# start of SELECTED EXCERPT

They shouldn't be placed in the position of having the opportunity to "excuse"
his activity.

Rather, they should have to explain their own.

------
kumarshantanu
This petition seems more appropriate:
[https://petitions.whitehouse.gov/petition/remove-united-
stat...](https://petitions.whitehouse.gov/petition/remove-united-states-
district-attorney-carmen-ortiz-office-overreach-case-aaron-swartz/RQNrG1Ck)

------
rdl
How about if instead we have 11 January as "Aaron Swartz Freedom to Connect"
day, or something like that, dedicated to free speech and free expression.
Stuff Aaron would have done himself, even if the federal prosecution had never
happened. Combined with a formal apology from President Obama and the AG, and
removal of Ortiz and several other prosecutors within the Boston office.

# end of SELECTED EXCERPT

WHAT YOU ARE ASKED TO DO: Write out the part of the Aaron Swartz thread starting with "day, or something" and going on through "the Boston office.".

# start of LISTED ENTRIES

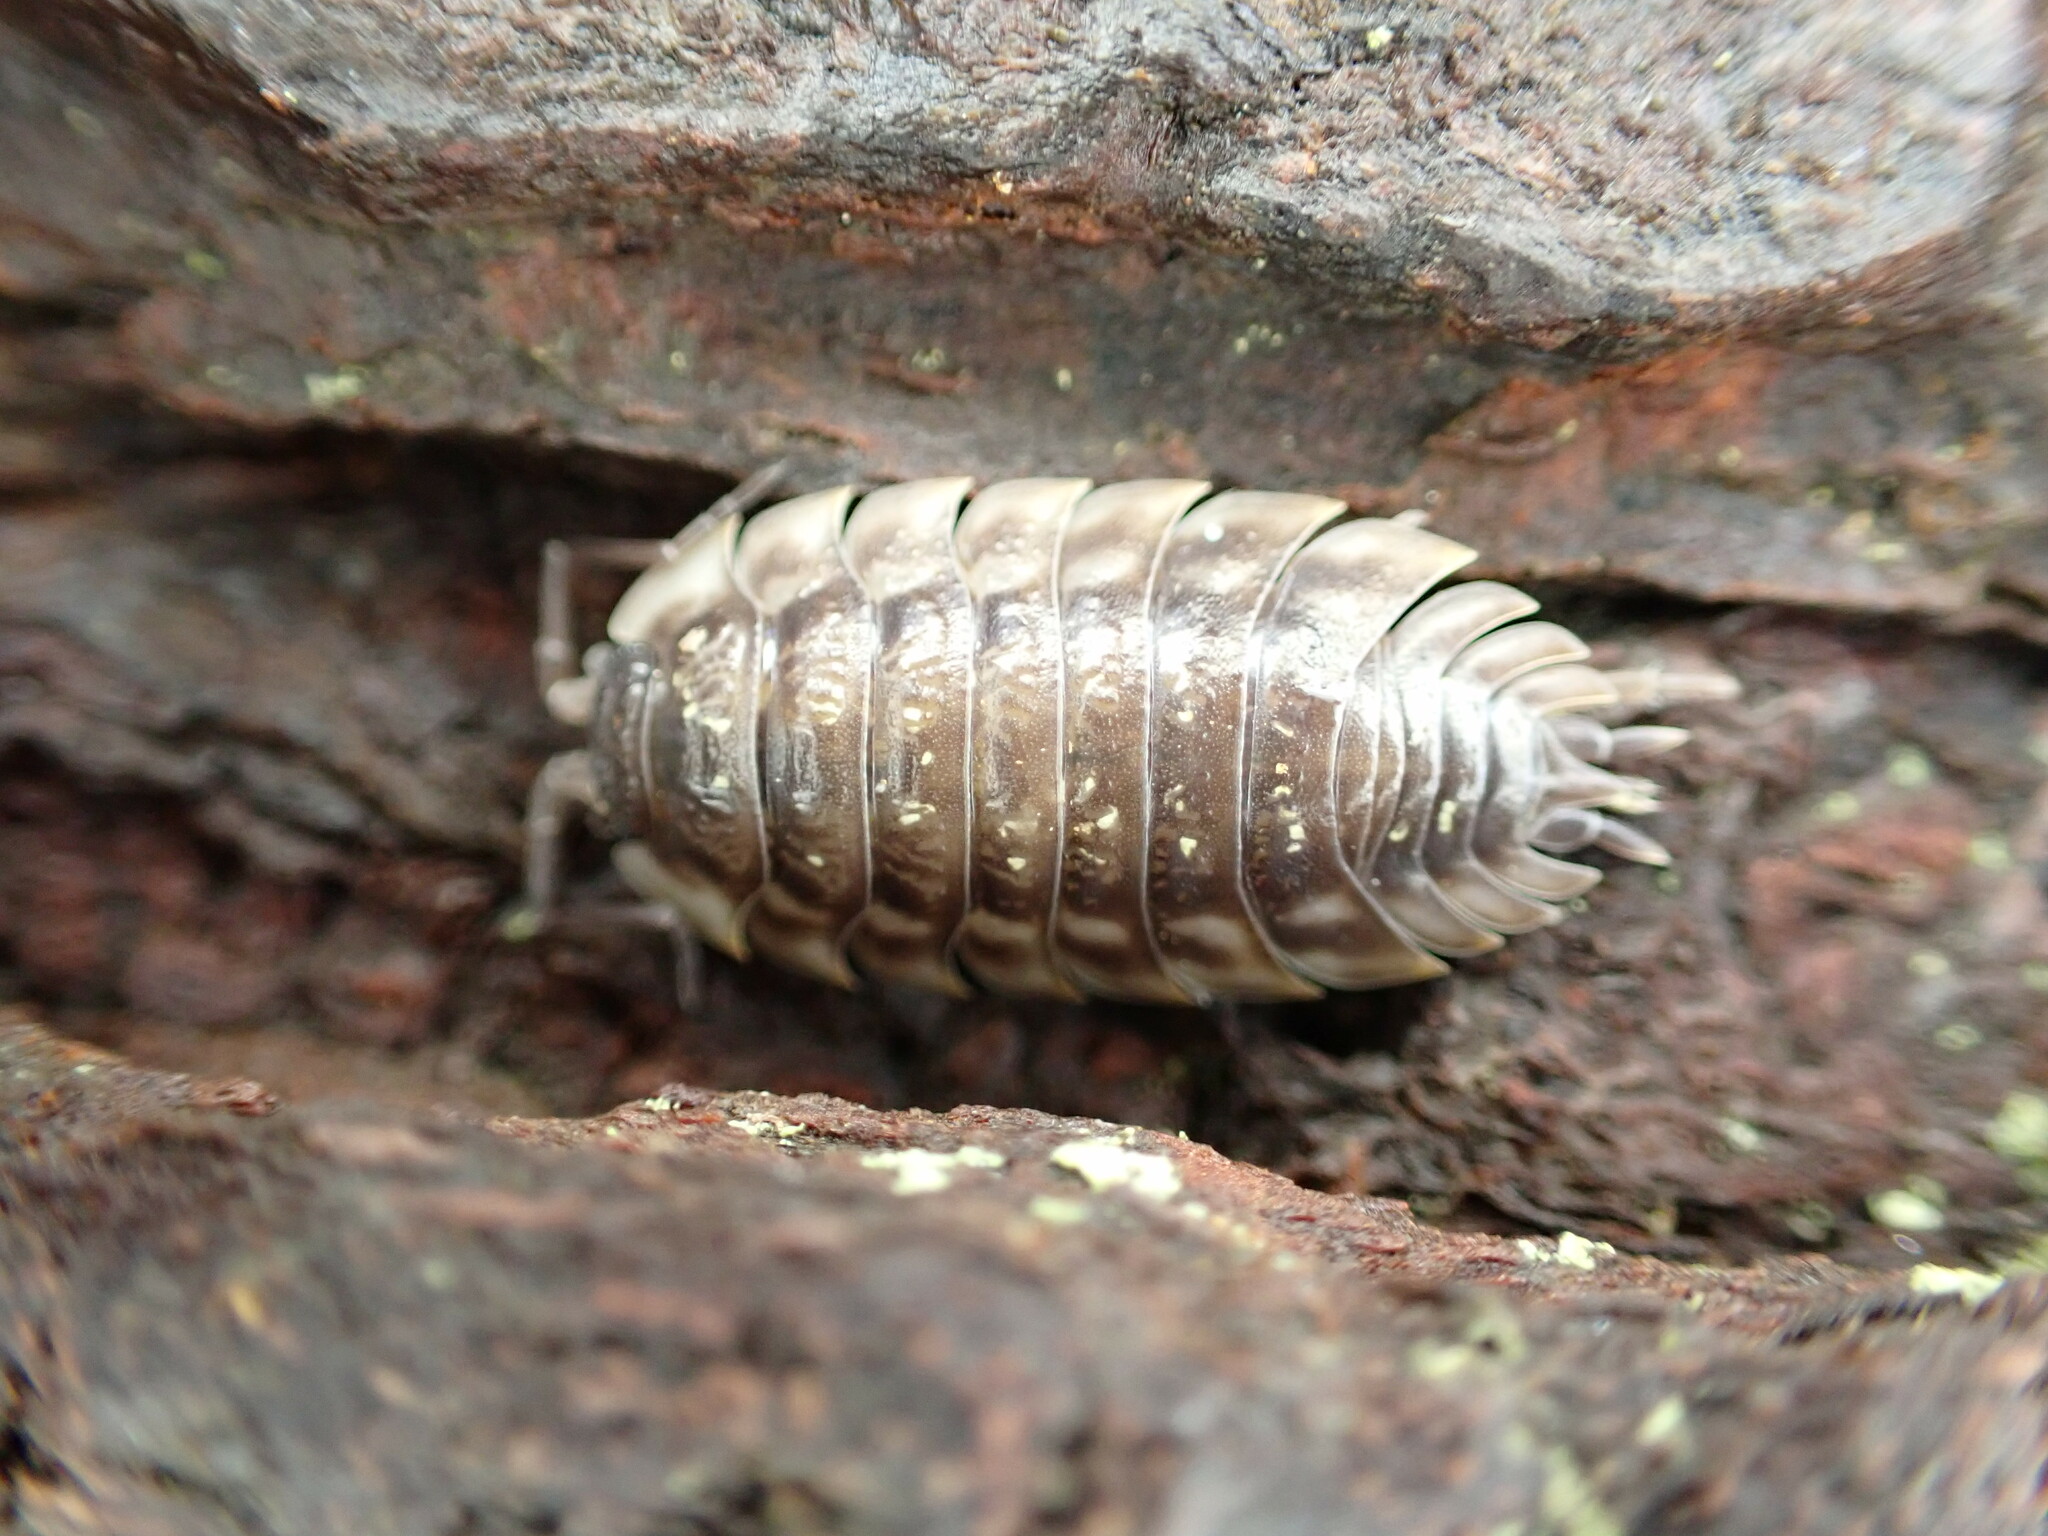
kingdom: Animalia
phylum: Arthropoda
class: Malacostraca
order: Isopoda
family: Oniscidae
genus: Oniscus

# end of LISTED ENTRIES
# start of LISTED ENTRIES

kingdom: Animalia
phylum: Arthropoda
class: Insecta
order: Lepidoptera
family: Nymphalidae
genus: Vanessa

# end of LISTED ENTRIES

RESULT:
day, or something like that, dedicated to free speech and free expression.
Stuff Aaron would have done himself, even if the federal prosecution had never
happened. Combined with a formal apology from President Obama and the AG, and
removal of Ortiz and several other prosecutors within the Boston office.